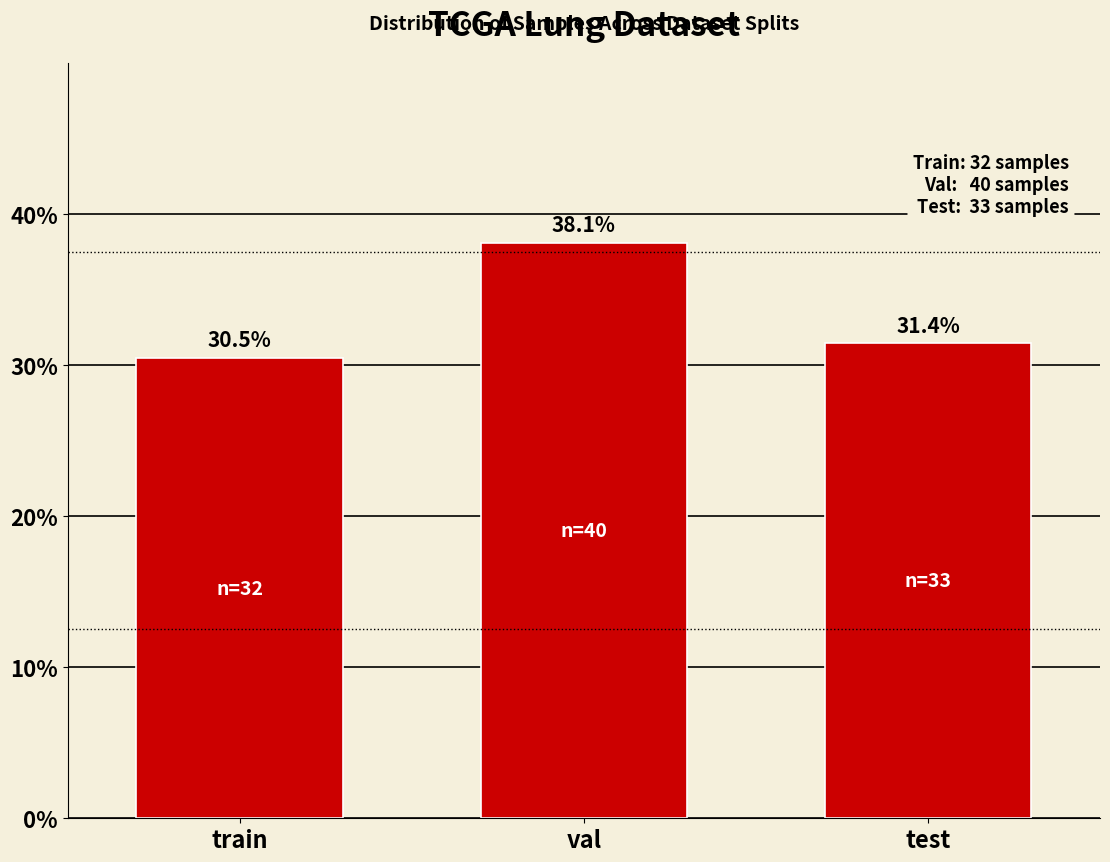

Reading left to right, transcribe all the data shown in this chart.

30.5	38.1	31.4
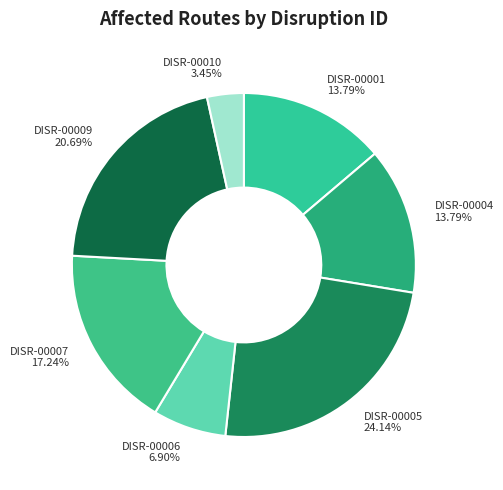

Does DISR-00009 represent more than half of the total?

No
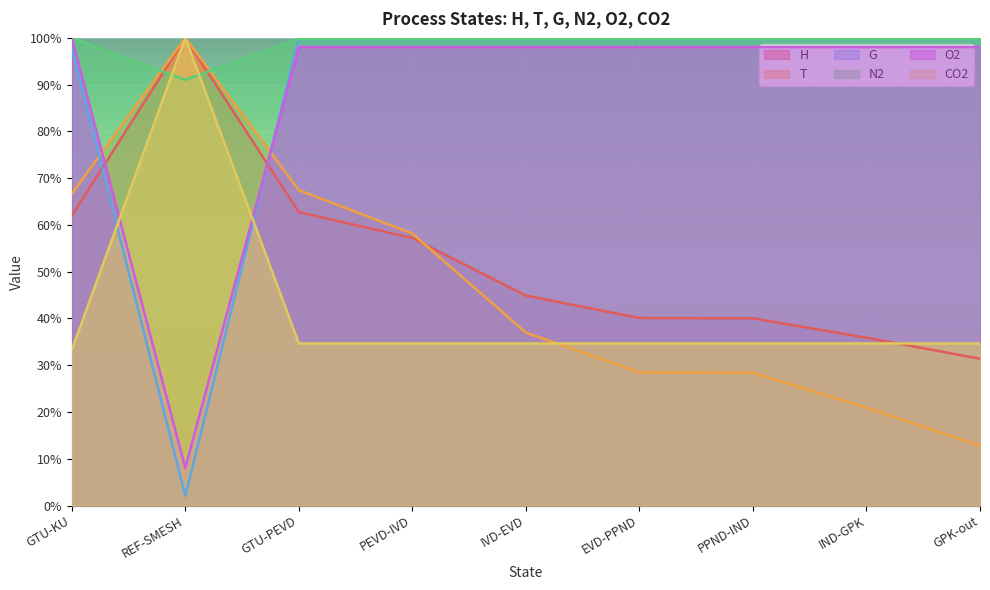

True or false: H has more than 1 interior local peaks.

False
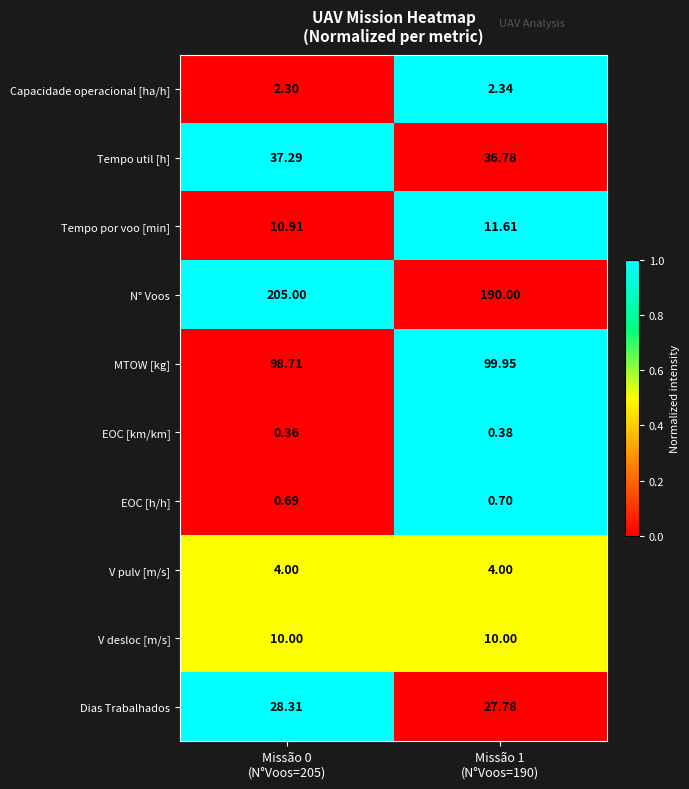

Which series has the largest range (max minus min)?

N° Voos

□ □ □ □ □

=== Exercise ===
Convert the text lines of the entries above into a Markdown table with the columns Row and Line. Number each line in order, skip the blank lines, and leave out the pictures.

=== Written answer ===
| Row | Line |
|---|---|
| 1 | Reading left to right, transcribe all the data shown in this chart. |
| 2 | 30.5	38.1	31.4 |
| 3 | Does DISR-00009 represent more than half of the total? |
| 4 | No |
| 5 | True or false: H has more than 1 interior local peaks. |
| 6 | False |
| 7 | Which series has the largest range (max minus min)? |
| 8 | N° Voos |